_Assigned task:_ Throughout the listing below, copy each line containing "could".

□ □ □

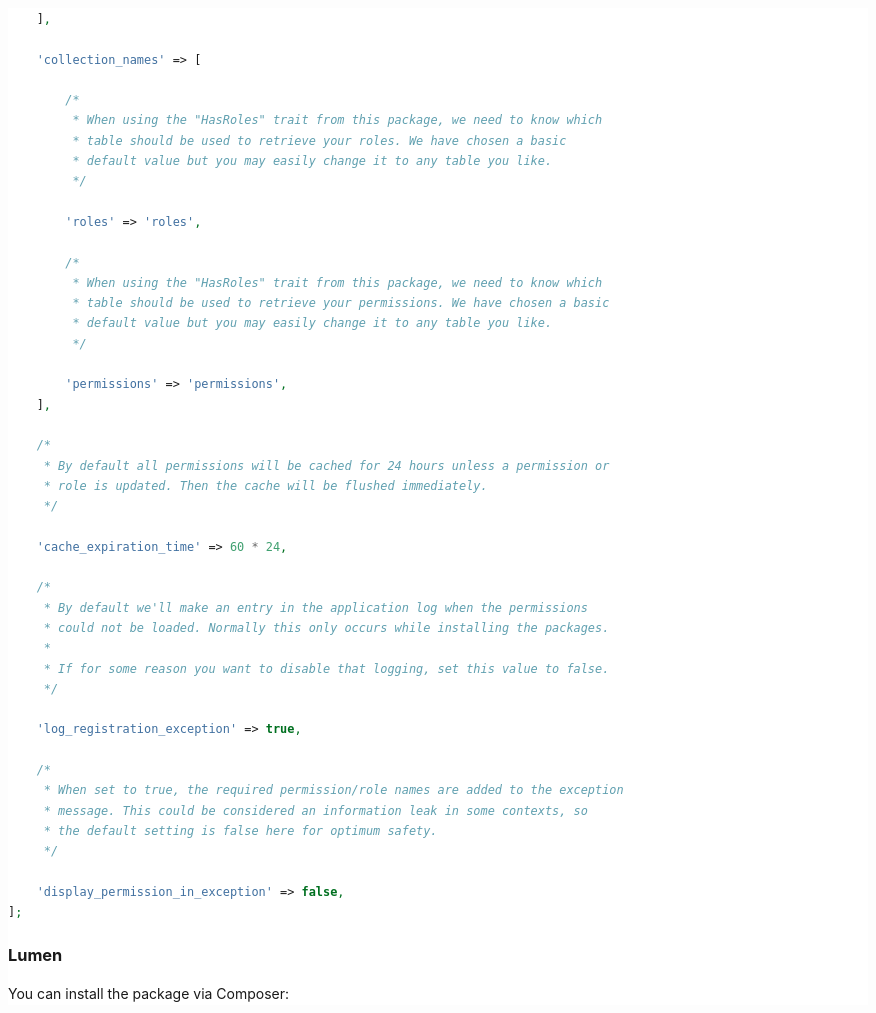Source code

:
 ```php
    ],

    'collection_names' => [

        /*
         * When using the "HasRoles" trait from this package, we need to know which
         * table should be used to retrieve your roles. We have chosen a basic
         * default value but you may easily change it to any table you like.
         */

        'roles' => 'roles',

        /*
         * When using the "HasRoles" trait from this package, we need to know which
         * table should be used to retrieve your permissions. We have chosen a basic
         * default value but you may easily change it to any table you like.
         */

        'permissions' => 'permissions',
    ],

    /*
     * By default all permissions will be cached for 24 hours unless a permission or
     * role is updated. Then the cache will be flushed immediately.
     */

    'cache_expiration_time' => 60 * 24,

    /*
     * By default we'll make an entry in the application log when the permissions
     * could not be loaded. Normally this only occurs while installing the packages.
     *
     * If for some reason you want to disable that logging, set this value to false.
     */

    'log_registration_exception' => true,
    
    /*
     * When set to true, the required permission/role names are added to the exception
     * message. This could be considered an information leak in some contexts, so
     * the default setting is false here for optimum safety.
     */
    
    'display_permission_in_exception' => false,
];
```

### Lumen

You can install the package via Composer:
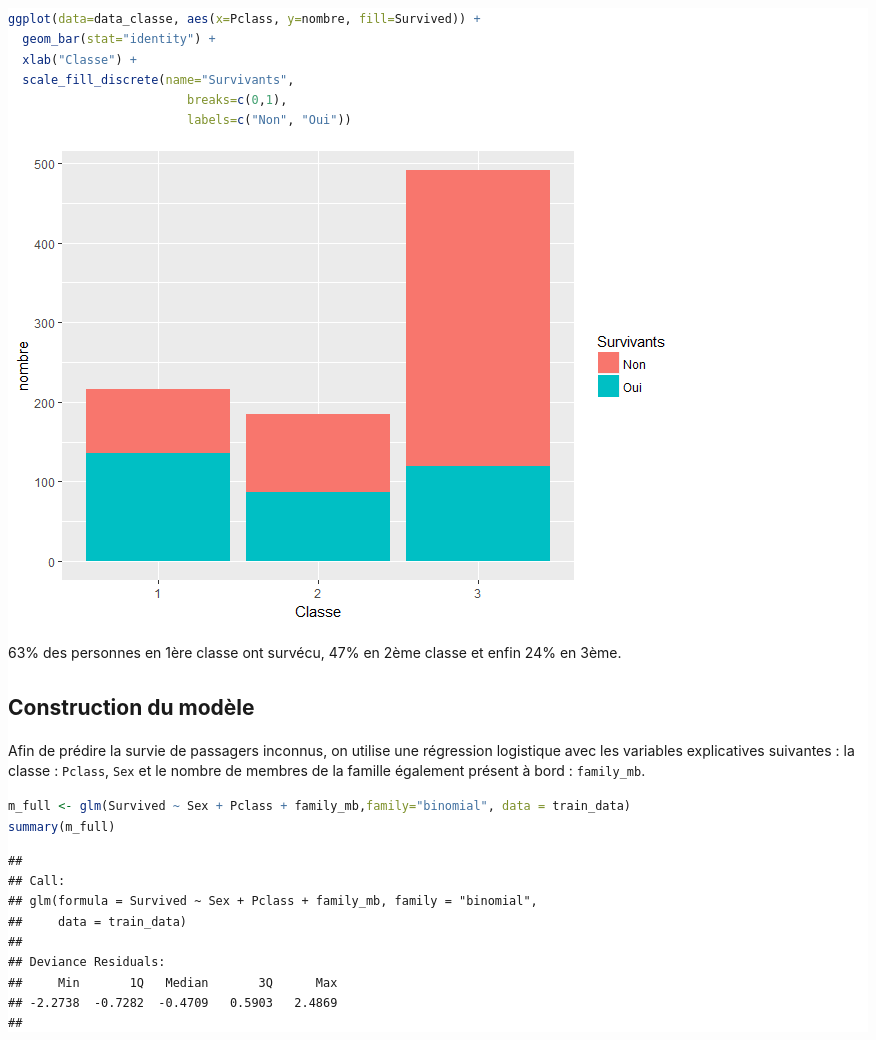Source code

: 
``` r
ggplot(data=data_classe, aes(x=Pclass, y=nombre, fill=Survived)) +
  geom_bar(stat="identity") +
  xlab("Classe") +
  scale_fill_discrete(name="Survivants",
                         breaks=c(0,1),
                         labels=c("Non", "Oui"))
```

![](kaggle_titanic_files/figure-markdown_github/unnamed-chunk-7-1.png)

63% des personnes en 1ère classe ont survécu, 47% en 2ème classe et enfin 24% en 3ème.

Construction du modèle
----------------------

Afin de prédire la survie de passagers inconnus, on utilise une régression logistique avec les variables explicatives suivantes : la classe : `Pclass`, `Sex` et le nombre de membres de la famille également présent à bord : `family_mb`.

``` r
m_full <- glm(Survived ~ Sex + Pclass + family_mb,family="binomial", data = train_data)
summary(m_full)
```

    ## 
    ## Call:
    ## glm(formula = Survived ~ Sex + Pclass + family_mb, family = "binomial", 
    ##     data = train_data)
    ## 
    ## Deviance Residuals: 
    ##     Min       1Q   Median       3Q      Max  
    ## -2.2738  -0.7282  -0.4709   0.5903   2.4869  
    ## 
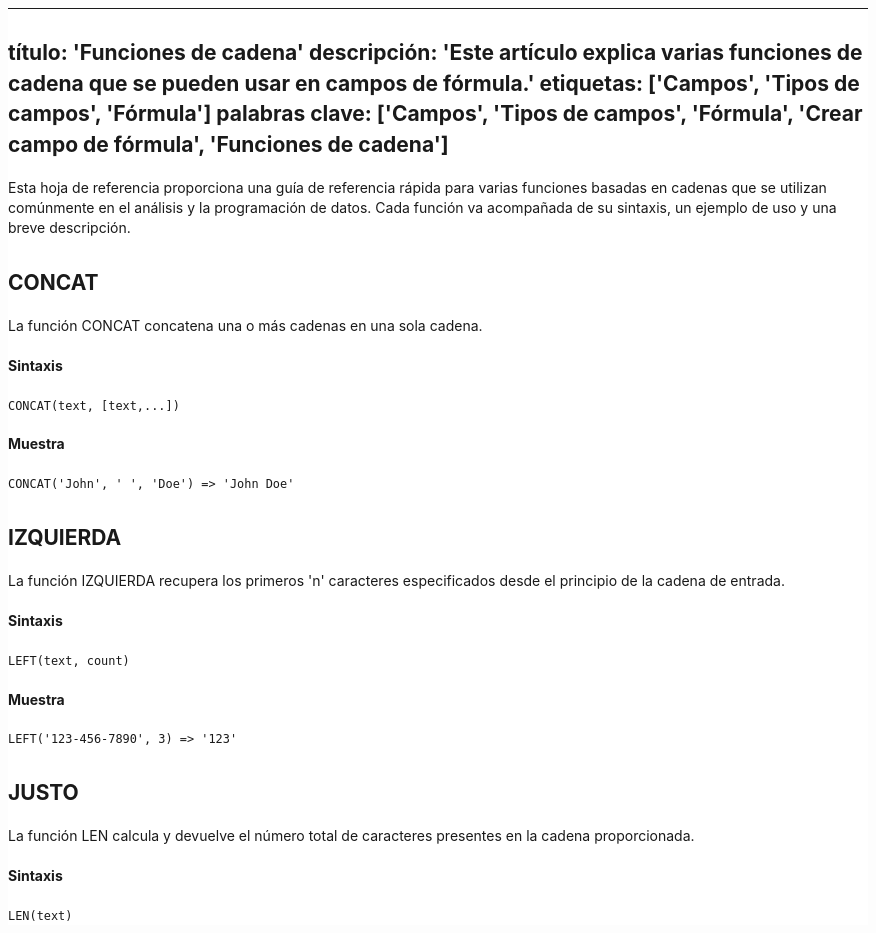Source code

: ***

título: 'Funciones de cadena'
descripción: 'Este artículo explica varias funciones de cadena que se pueden usar en campos de fórmula.'
etiquetas: \['Campos', 'Tipos de campos', 'Fórmula']
palabras clave: \['Campos', 'Tipos de campos', 'Fórmula', 'Crear campo de fórmula', 'Funciones de cadena']
----------------------------------------------------------------------------------------------------------

Esta hoja de referencia proporciona una guía de referencia rápida para varias funciones basadas en cadenas que se utilizan comúnmente en el análisis y la programación de datos. Cada función va acompañada de su sintaxis, un ejemplo de uso y una breve descripción.

## CONCAT

La función CONCAT concatena una o más cadenas en una sola cadena.

#### Sintaxis

```plaintext
CONCAT(text, [text,...])
```

#### Muestra

```plaintext
CONCAT('John', ' ', 'Doe') => 'John Doe'
```

## IZQUIERDA

La función IZQUIERDA recupera los primeros 'n' caracteres especificados desde el principio de la cadena de entrada.

#### Sintaxis

```plaintext
LEFT(text, count)
```

#### Muestra

```plaintext
LEFT('123-456-7890', 3) => '123'
```

## JUSTO

La función LEN calcula y devuelve el número total de caracteres presentes en la cadena proporcionada.

#### Sintaxis

```plaintext
LEN(text)
```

□ □ □

_Result of the task:_
     * could not be loaded. Normally this only occurs while installing the packages.
     * message. This could be considered an information leak in some contexts, so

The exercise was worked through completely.